Work required - The answer is to consist only of an exact retyping of the lines from the one containing "7: 0.1772 -> 0.1778" to the end of the entries, without pictures.

Stored data entries:
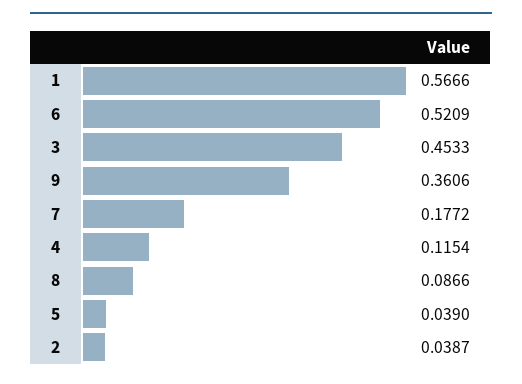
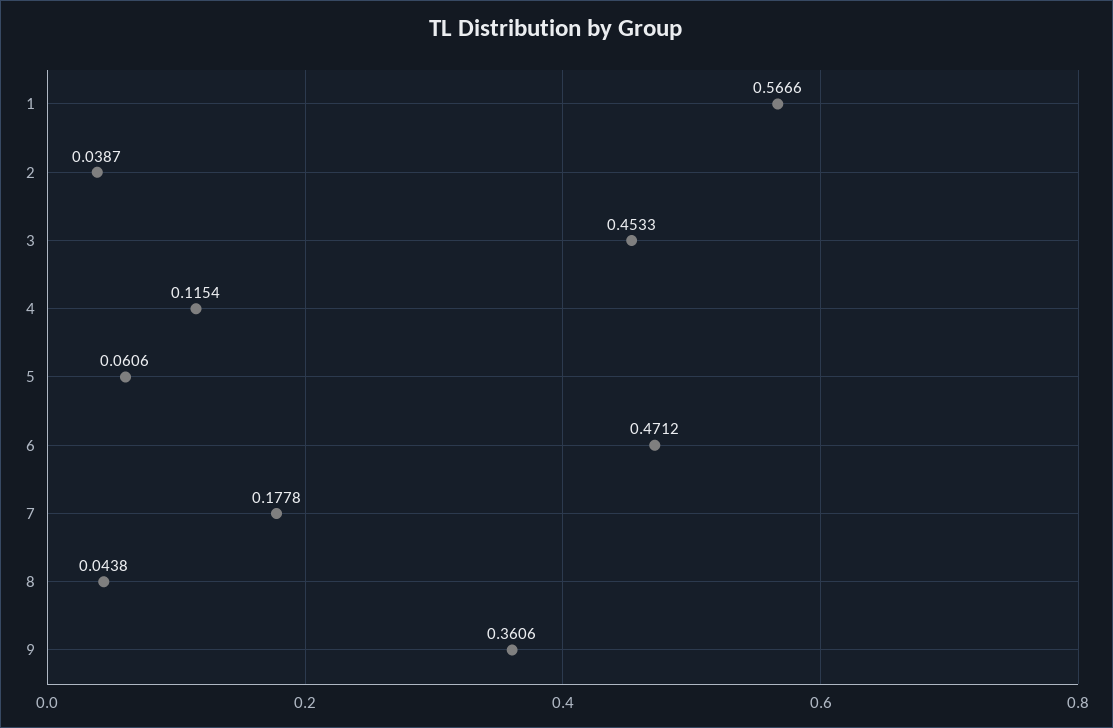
6: 0.5209 -> 0.4712
7: 0.1772 -> 0.1778
8: 0.0866 -> 0.0438
5: 0.039 -> 0.0606

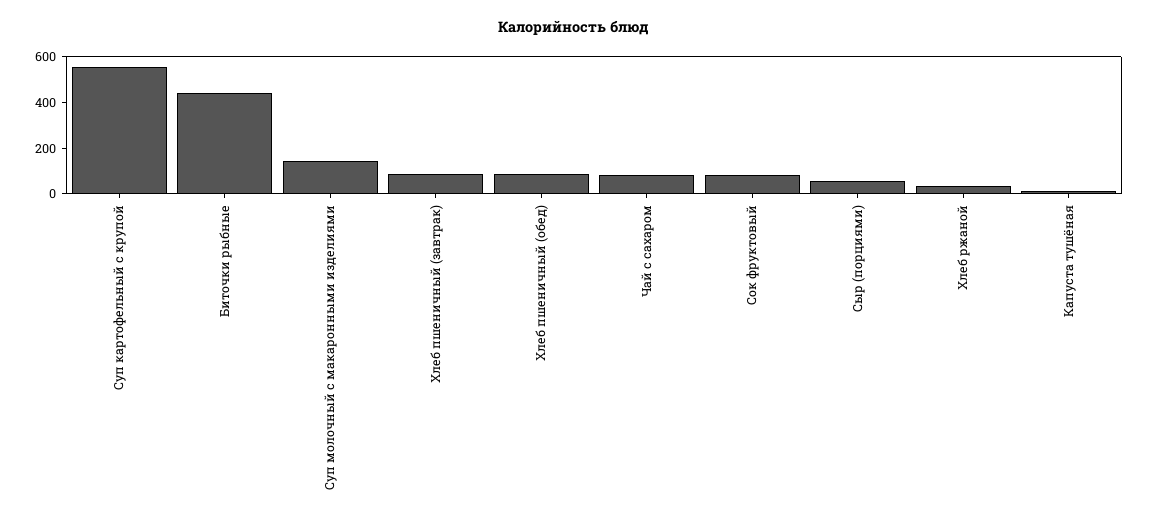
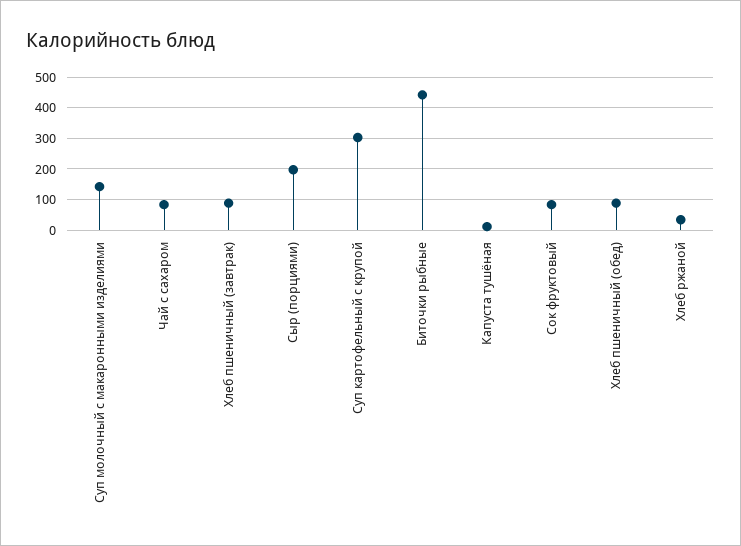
Суп картофельный с крупой: 550 -> 300
Сыр (порциями): 50 -> 200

Solved exercise -
7: 0.1772 -> 0.1778
8: 0.0866 -> 0.0438
5: 0.039 -> 0.0606

Суп картофельный с крупой: 550 -> 300
Сыр (порциями): 50 -> 200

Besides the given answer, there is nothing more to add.